WHAT TO DO:
Your output should be the records below, word for word and picture-free.

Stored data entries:
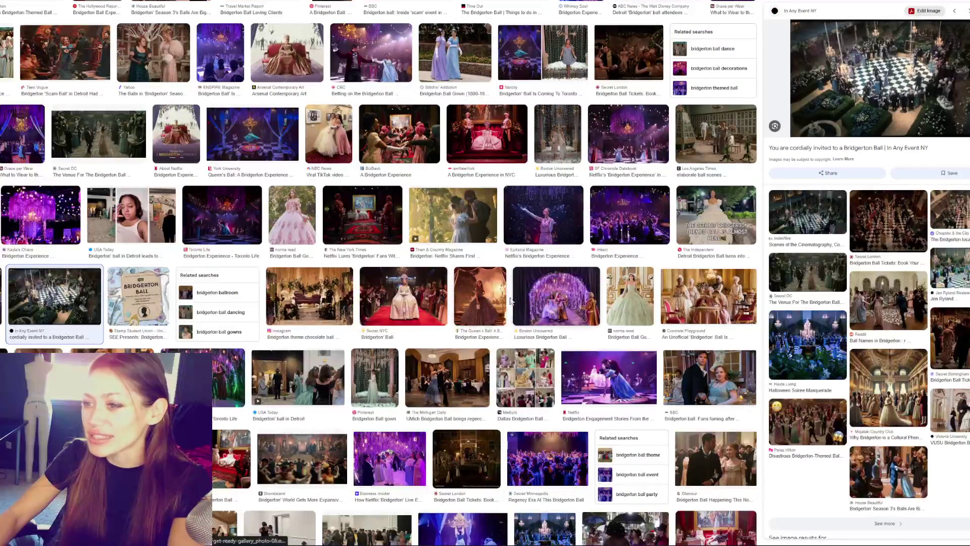
{"action": "left_click", "coordinate": [636, 302]}
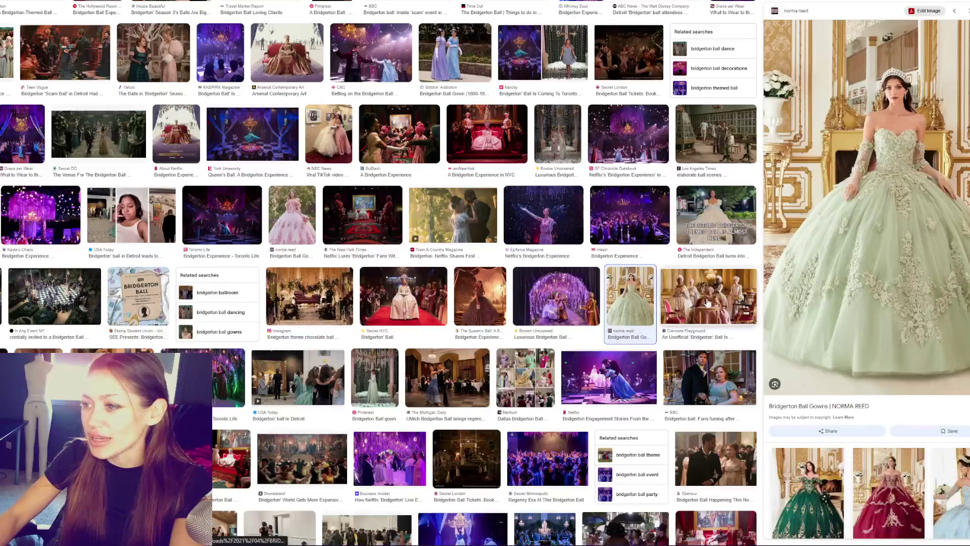
{"action": "left_click", "coordinate": [708, 298]}
{"action": "right_click", "coordinate": [887, 104]}
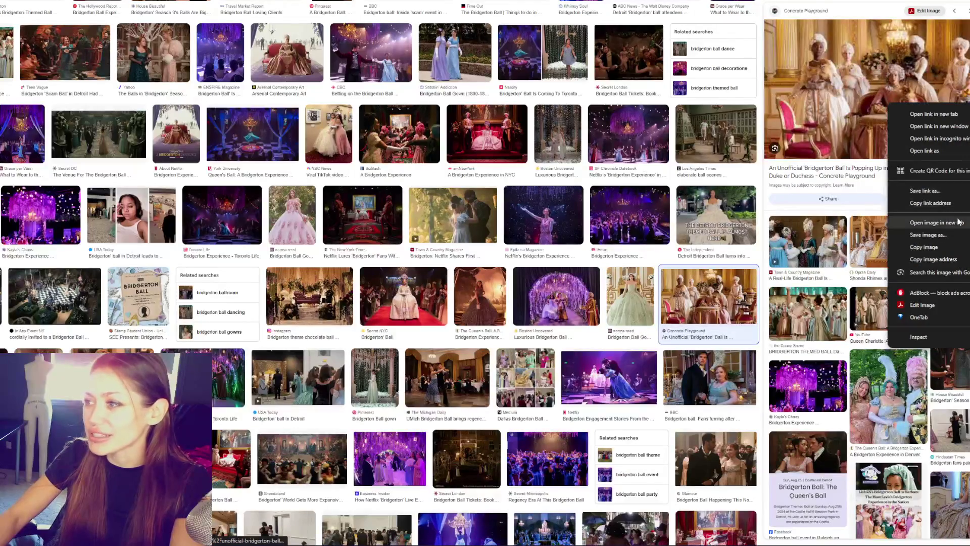
{"action": "left_click", "coordinate": [905, 218]}
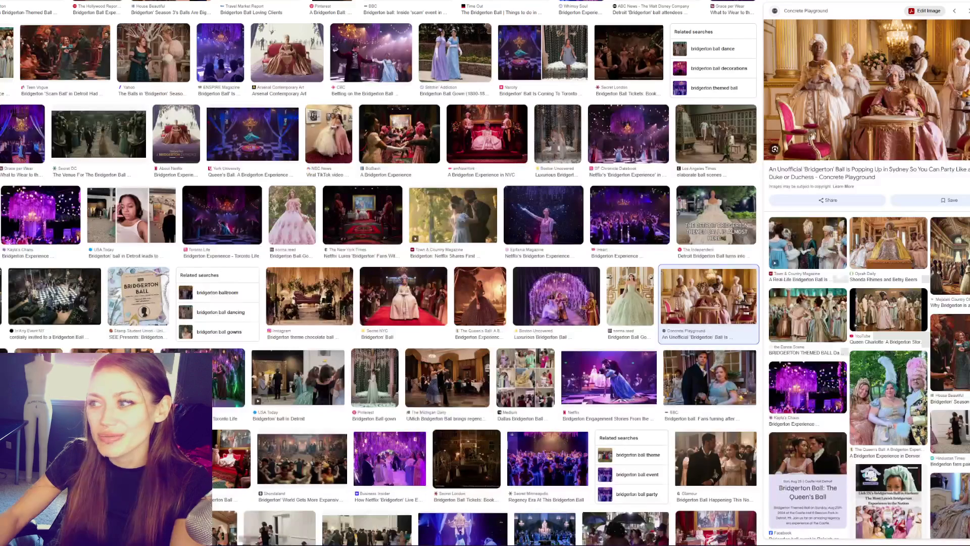
Pick an option from the Concrete Playground image's context menu.
{"action": "right_click", "coordinate": [944, 130]}
{"action": "left_click", "coordinate": [879, 245]}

SOLUTION:
{"action": "left_click", "coordinate": [636, 302]}
{"action": "left_click", "coordinate": [708, 298]}
{"action": "right_click", "coordinate": [887, 104]}
{"action": "left_click", "coordinate": [905, 218]}
Pick an option from the Concrete Playground image's context menu.
{"action": "right_click", "coordinate": [944, 130]}
{"action": "left_click", "coordinate": [879, 245]}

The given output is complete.